The old man is even more of a mystery than the narrator, partly because we only see him through the narrator's perspective. We know he has money). We also know he has a blue eye that the narrator is afraid of, and which fits the description of a corneal ulser. According to the narrator, the old man suspects nothing because the narrator was super nice to him the week before he killed him. We can't prove the old man wasn't suspicious, but because he leaves his bedroom door unlocked we can assume it. But, it seems he does trust the narrator enough to give him the run of the house while he sleeps.

Symbolism, Imagery, Allegory

The Old Man's Eye

The old man's eye is blue with a "film" or "veil" covering it. This could be a medical condition, like a corneal ulser, but symbolically it means that the characters have issues with their "inner vision" The narrator is fixated on the "vulture eye" aspect of the old man's eye. He brings it up three times. Vultures prey on the sick or dead. Whether or not the old man is a vulture-like person, we can't know. But that's what he symbolizes to the narrator. If vultures prey on the dead and almost dead, and the narrator is afraid of the "vulture eye," does this mean the narrator is dead or almost dead? Do you think that it's possible that the narrator is a slave and the old man his owner?
We assume that the old man is white. This is the one bit of color in the story, and the only detail we are given as to any character's physical appearance. If the narrator is a slave, this blue eye might have looked on him with an air of possession, dominance, superiority, and perhaps even disgust.
This interpretation would also explain the narrator's nervousness. As a slave, this sensitive guy could have been exposed to all kinds of horrors and would have lived in fear. It could also explain why the narrator took so much pleasure in violating the man's privacy.

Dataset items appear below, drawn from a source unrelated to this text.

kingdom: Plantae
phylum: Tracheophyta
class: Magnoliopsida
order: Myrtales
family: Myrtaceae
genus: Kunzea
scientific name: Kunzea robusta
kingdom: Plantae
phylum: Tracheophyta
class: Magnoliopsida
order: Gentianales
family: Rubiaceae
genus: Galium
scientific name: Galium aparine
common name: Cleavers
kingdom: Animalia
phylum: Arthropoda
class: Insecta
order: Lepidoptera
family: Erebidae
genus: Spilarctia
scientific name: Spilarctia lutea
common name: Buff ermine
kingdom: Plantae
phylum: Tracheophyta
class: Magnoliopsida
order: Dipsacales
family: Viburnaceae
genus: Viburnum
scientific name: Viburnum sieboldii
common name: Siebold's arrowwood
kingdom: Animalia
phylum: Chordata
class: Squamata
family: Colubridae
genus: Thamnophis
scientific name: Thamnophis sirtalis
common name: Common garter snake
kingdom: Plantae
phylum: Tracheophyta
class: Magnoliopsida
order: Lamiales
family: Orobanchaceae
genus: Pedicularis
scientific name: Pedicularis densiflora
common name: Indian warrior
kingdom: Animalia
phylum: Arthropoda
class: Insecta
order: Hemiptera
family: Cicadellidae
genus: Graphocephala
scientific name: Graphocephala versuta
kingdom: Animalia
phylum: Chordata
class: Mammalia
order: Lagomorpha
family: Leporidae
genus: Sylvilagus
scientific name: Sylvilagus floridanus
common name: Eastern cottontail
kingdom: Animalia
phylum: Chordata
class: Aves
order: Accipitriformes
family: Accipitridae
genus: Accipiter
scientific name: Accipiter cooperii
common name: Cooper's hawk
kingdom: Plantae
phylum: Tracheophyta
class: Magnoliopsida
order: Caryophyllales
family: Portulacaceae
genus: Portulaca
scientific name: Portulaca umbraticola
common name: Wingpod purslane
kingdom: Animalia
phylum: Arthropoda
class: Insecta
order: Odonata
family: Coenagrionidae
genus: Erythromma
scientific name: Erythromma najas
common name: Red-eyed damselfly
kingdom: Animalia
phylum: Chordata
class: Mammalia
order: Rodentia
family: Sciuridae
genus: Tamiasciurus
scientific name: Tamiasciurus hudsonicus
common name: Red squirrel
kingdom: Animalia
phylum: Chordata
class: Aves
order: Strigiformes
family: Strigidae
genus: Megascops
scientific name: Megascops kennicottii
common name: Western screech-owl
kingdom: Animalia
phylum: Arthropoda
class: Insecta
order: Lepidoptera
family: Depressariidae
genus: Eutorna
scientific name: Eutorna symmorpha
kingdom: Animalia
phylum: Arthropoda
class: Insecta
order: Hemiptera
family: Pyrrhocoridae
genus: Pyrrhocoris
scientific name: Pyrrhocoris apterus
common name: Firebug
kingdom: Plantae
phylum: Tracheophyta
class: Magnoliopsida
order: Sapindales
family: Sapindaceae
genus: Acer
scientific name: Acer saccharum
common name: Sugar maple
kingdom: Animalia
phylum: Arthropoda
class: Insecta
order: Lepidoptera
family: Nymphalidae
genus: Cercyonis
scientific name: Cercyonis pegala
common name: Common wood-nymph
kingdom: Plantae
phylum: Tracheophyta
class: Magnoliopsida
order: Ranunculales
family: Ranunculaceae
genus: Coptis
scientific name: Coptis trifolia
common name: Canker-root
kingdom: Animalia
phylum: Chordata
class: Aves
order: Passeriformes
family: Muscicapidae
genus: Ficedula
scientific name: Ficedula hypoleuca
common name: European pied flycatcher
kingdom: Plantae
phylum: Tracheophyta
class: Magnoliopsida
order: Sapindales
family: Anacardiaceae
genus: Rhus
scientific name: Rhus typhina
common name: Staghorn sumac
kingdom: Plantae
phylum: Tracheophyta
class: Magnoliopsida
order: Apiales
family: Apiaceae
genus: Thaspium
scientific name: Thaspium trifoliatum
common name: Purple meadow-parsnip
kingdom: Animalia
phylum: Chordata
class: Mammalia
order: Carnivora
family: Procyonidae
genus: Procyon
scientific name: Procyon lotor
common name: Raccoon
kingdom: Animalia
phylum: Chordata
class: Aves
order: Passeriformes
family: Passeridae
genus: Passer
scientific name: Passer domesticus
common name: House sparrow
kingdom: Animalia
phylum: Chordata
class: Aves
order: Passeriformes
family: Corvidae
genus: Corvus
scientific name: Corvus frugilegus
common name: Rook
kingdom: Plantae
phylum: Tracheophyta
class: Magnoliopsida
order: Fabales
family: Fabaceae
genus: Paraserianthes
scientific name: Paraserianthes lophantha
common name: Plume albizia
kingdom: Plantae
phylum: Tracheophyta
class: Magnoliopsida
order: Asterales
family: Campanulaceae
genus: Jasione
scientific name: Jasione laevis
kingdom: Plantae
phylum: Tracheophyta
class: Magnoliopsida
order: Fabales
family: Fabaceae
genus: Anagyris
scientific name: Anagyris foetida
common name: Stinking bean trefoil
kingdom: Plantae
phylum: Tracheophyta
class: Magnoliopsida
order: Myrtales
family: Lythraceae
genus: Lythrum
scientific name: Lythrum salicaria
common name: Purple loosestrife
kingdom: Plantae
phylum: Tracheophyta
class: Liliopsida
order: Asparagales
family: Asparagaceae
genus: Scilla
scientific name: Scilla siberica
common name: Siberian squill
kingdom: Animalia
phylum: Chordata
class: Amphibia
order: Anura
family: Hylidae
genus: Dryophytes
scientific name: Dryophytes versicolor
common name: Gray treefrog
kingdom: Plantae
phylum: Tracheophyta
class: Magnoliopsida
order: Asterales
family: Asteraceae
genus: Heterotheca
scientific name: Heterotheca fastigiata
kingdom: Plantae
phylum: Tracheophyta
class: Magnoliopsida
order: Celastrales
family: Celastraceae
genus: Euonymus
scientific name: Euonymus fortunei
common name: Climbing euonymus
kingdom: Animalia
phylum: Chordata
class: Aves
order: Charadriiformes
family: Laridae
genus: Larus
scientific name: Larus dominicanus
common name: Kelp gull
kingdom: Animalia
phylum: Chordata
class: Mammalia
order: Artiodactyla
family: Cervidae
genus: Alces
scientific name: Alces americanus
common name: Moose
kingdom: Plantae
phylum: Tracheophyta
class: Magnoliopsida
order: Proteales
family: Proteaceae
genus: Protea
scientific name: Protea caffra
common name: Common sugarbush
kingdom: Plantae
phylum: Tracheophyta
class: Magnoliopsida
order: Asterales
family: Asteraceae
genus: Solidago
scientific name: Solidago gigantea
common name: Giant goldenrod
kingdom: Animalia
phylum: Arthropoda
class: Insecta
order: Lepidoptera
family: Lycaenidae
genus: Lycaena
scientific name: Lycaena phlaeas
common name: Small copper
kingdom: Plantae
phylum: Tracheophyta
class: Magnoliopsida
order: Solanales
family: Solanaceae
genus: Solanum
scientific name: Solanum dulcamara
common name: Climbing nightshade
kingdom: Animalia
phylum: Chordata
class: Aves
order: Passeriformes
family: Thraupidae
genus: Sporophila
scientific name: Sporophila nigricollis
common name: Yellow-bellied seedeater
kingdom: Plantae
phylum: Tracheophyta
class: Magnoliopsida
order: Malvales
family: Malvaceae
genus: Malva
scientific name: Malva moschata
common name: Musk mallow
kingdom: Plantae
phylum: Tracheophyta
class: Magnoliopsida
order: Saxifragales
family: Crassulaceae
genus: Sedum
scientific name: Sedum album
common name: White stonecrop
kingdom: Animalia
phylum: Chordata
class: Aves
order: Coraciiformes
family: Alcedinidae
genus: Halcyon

The Tell-Tale Heart Questions

1.Why do you think the name of the story is ‘The Tell-Tale Heart’ ?
2.What’s the relation between Poe’s two stories; The Tell-Tale Heart and The Black Cat?
3.Was the narrator angry with the old man or his eye?
4.What does the eye symbolize?
5.What’s his plan to get rid of the man’s eye?
6.What’s the narrator’s illness? Whose illnesses are the same in the book?
7.How long did it take to put his head into the room? Why couldn’t he finish his work on the first day?
8.What did the narrator do after he killed the old man?
9.Why did the narrator confess his crime?